Compte tenu de toutes les considérations qui précèdent, il n’existe pas de risque de confusion dans l’esprit du public. En conséquence, l’opposition doit être rejetée;
FRAIS
Conformément à l’article 109, paragraphe 1, du RMUE, la partie perdante dans une procédure d’opposition doit supporter les taxes et frais exposés par l’autre partie.
L’opposante étant la partie perdante, elle doit supporter les frais exposés par la demanderesse aux fins de la présente procédure.
Conformément à l’article 109, paragraphe 7, du RMUE et à l’article 18, paragraphe 1, point c) i), du REMUE, les frais à payer à la demanderesse sont les frais de représentation, qui sont fixés sur la base du taux maximal qui y est fixé.

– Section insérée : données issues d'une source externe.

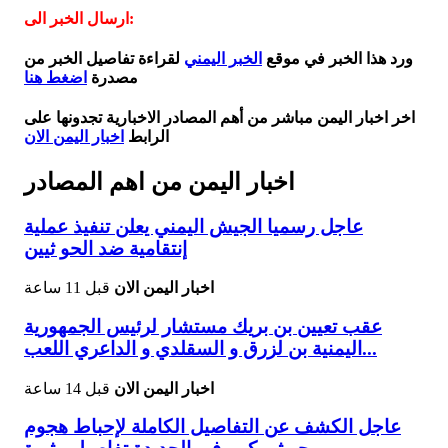
ارسال الخبر الى:
ورد هذا الخبر في موقع
الخبر اليمني
لقراءة تفاصيل الخبر من
مصدرة
اضغط هنا
اخر اخبار اليمن مباشر من أهم المصادر الاخبارية تجدونها على
الرابط
اخبار اليمن الان
اخبار اليمن من اهم المصادر
عاجل رسميا الجيش اليمني يعلن تنفيذ عملية
إنتقامية ضد الحو ثيين
اخبار اليمن الان
قبل 11 ساعة
عقب تعيين بن بريك مستشار لرئيس الجمهورية
اليمنية بن لزرق و السقلدي و الداعري اللعب...
اخبار اليمن الان
قبل 14 ساعة
عاجل الكشف عن التفاصيل الكاملة لإحباط هجوم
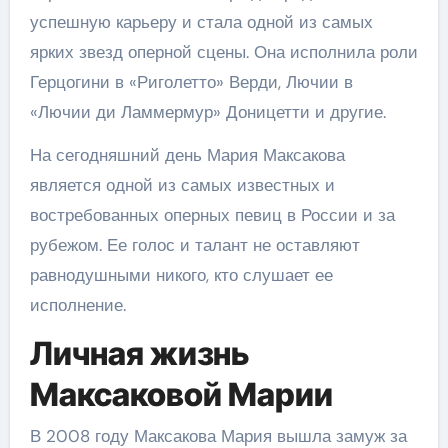
успешную карьеру и стала одной из самых
ярких звезд оперной сцены. Она исполнила роли
Герцогини в «Риголетто» Верди, Лючии в
«Лючии ди Ламмермур» Доницетти и другие.
На сегодняшний день Мария Максакова
является одной из самых известных и
востребованных оперных певиц в России и за
рубежом. Ее голос и талант не оставляют
равнодушными никого, кто слушает ее
исполнение.
Личная жизнь
Максаковой Марии
В 2008 году Максакова Мария вышла замуж за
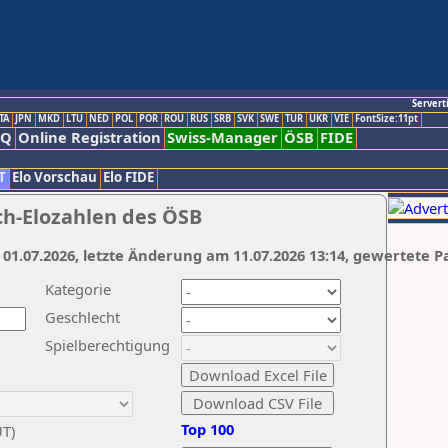
Servert
TA
JPN
MKD
LTU
NED
POL
POR
ROU
RUS
SRB
SVK
SWE
TUR
UKR
VIE
FontSize:11pt
AQ
Online Registration
Swiss-Manager
ÖSB
FIDE
T
Elo Vorschau
Elo FIDE
ch-Elozahlen des ÖSB
 01.07.2026, letzte Änderung am 11.07.2026 13:14, gewertete P
Kategorie
Geschlecht
Spielberechtigung
Top 100
UT)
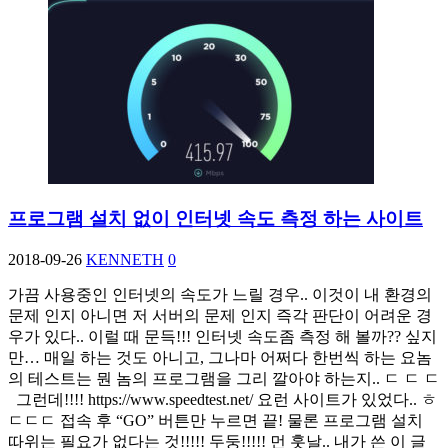
프로그램 설치 없이 인터넷 속도 측정 하는 사이트
2018-09-26
KENNETH
0
가끔 사용중인 인터넷의 속도가 느릴 경우.. 이것이 내 환경의
문제 인지 아니면 저 서버의 문제 인지 즉각 판단이 어려운 경
우가 있다.. 이럴 때 문득!!! 인터넷 속도좀 측정 해 볼까?? 싶지
만… 매일 하는 것도 아니고, 그나마 어쩌다 한번씩 하는 요놈
의 테스트는 뭔 놈의 프로그램을 그리 깔아야 하는지.. ㄷ ㄷ ㄷ
그런데!!!! https://www.speedtest.net/ 요런 사이트가 있었다.. ㅎ
ㄷㄷㄷ 접속 후 “GO” 버튼만 누르면 끝! 물론 프로그램 설치
따위는 필요가 없다는 것!!!!! 두둥!!!!! 먼 훗날.. 내가 쓴 이 글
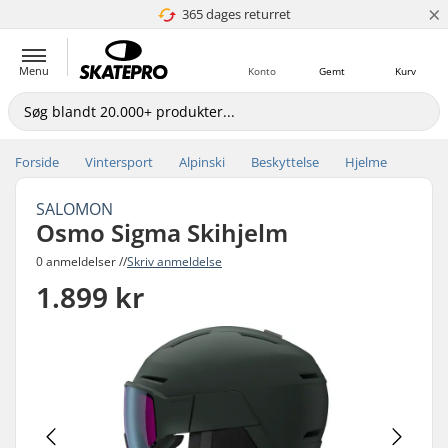
×
365 dages returret
4.8 ud af 5
Menu
Konto
Gemt
Kurv
Forside
Vintersport
Alpinski
Beskyttelse
Hjelme
SALOMON
Osmo Sigma Skihjelm
0 anmeldelser //
Skriv anmeldelse
1.899 kr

De la division d’opposition
Denitza Stoyanova- MARTA ALEKSANDROWICZ- Helena Granado Carpenter Valchanova STANLEY
Conformément à l’article 67 du RMUE, toute partie peut recourir contre cette décision pour autant que cette dernière n’ait pas fait droit à ses prétentions. Conformément à l’article 68 du RMUE, le recours doit être formé par écrit auprès de l’Office dans un délai de deux mois à compter du jour de la notification de la présente décision. L’acte de recours est déposé dans la langue de procédure de la décision attaquée. En outre, un mémoire exposant les motifs du recours doit être déposé par écrit dans un délai de quatre mois à compter de cette date. Le recours n’est considéré comme formé qu’après paiement de la taxe de recours d’un montant de 720 EUR.